Anyone else noticed in the last few years that the expiration dates on foods and meds sold now are considerably shorter than stuff sold a few years back? (Like a few months as opposed to a couple of years).
Ya think they've changed the ingredients and things go bad sooner?
Huh. Wonder how much stuff gone bad me and mine consumed that was still labeled as "OK".
Or could it POSSIBLE be a sales ploy to get people to buy and replace these products more frequently?...:icon_roll
Anyone else noticed in the last few years that the expiration dates on foods and meds sold now are considerably shorter than stuff sold a few years back? (Like a few months as opposed to a couple of years).Ya think they've changed the ingredients and things go bad sooner?
Huh. Wonder how much stuff gone bad me and mine consumed that was still labeled as "OK".
Or could it POSSIBLE be a sales ploy to get people to buy and replace these products more frequently?...:icon_roll
I think there's also a very good possibility that the manufacturers are trying to eliminate even the remotest chance that something might go bad while still in-date. We do live in a very lawsuit-happy society these days.
I think that some people play the lottery, and others file lawsuits, both in the hopes of "hitting the jackpot."
He threw a fit that "sugar doesn't spoil", and I told him under no circumstances was he giving my kids that syrup....he's 80 years old.I found some strawberry jelly in the fridge, and warmed it up, and we used that and the kids loved it.
He even put some on his finger and said, "See! Still tastes the same!"

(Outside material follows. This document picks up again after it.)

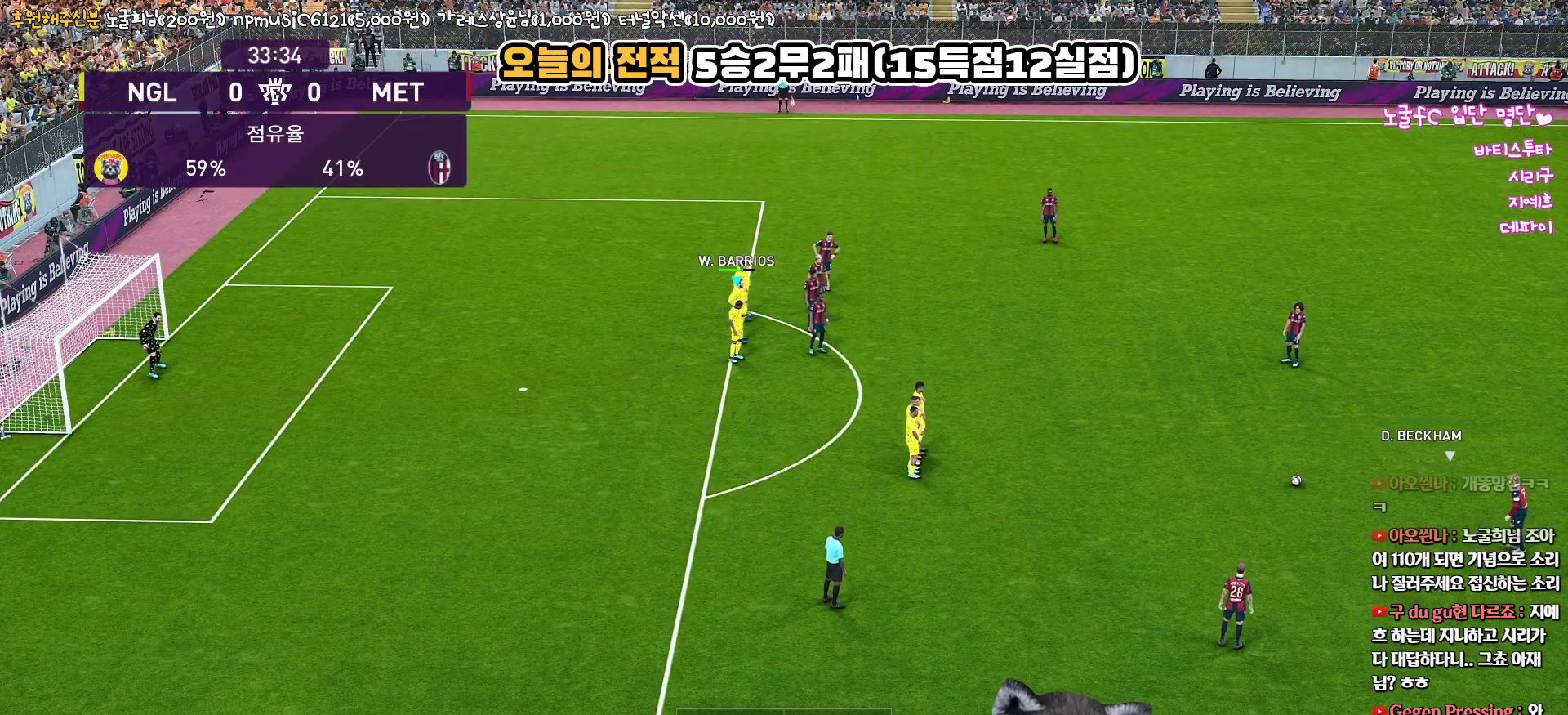
{"buttons": [], "left_stick": "down-right", "right_stick": "center", "events": [[183, "left_stick", "down-right"]]}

I told him, "you can do that to yourself, but you are not feeding my kids food that is twice their age".
How can he be so dumb?
Not at all dumb. Ever wonder why murple surple and jelly never go bad? If hypertonic IVFs like D5NS can be enough to crenellate RBCs, then what happens to living cells if you take even more water out of a sugar solution and dunk 'em in there? I mean, make it almost solid sugar? Yup, you guessed right: when a hapless bacterium lands on jelly or syrup, it gets all the water sucked out of it almost immediately. Can't get much deader than that.
I've used really old maple syrup. It doesn't go bad. Honey doesn't go bad, either. Archaeologists have dug up 3000 year old honey in Egyptian tombs that is still good. I have also used my heavy cream and half&half when they had expired a month before (they were still perfectly good, BTW). Last time I checked I am still alive and kickin'!
I don't blame you for wanting to not give your kidlets old food - you're a momma bear, and protecting the little ones is what momma bears do! Just cut the old fella some slack.:kiss
I would just throw it away,and probably buy a new one.The other posters are right,that depression era people tend to be more "thrifty".But this reminds me of one of my elderly patients that hoards unwrapped hamburgers and cups of cottage cheese in his dresser for days.He gets mad if you try and throw them away,even if you explain to him that its unsafe to have these unrefridgerated for long periods of time.So I just throw them away when he is asleep.
Ok, I'll admit, I was harsh this morning.
I had JUST got finished arguing with him when I posted the thread.
I am sure it would have been fine for an adult, but I was concerned that something may affect the children that wouldn't affect a grown-up.
About a month ago, I was looking for some aspirin for a headache, and found a bottle that had been there forever....he said, "Aspirin has a 20-year shelf life."
I looked it up on the internet...sure enough, he was right.
As for the Vicks thing...oh yeah, he is CONVINCED that it's a cure-all...and he is starting to convice me too.
He had this spot of eczema-like rash on his elbows that was there for months...he went on this Vicks trip and sure enough, it was gone after about 2 weeks.
Weird, eh?
banditrn
1,249 Posts
Wait until you have to convince some elderly person that 'Vicks' isn't the cure all for everything!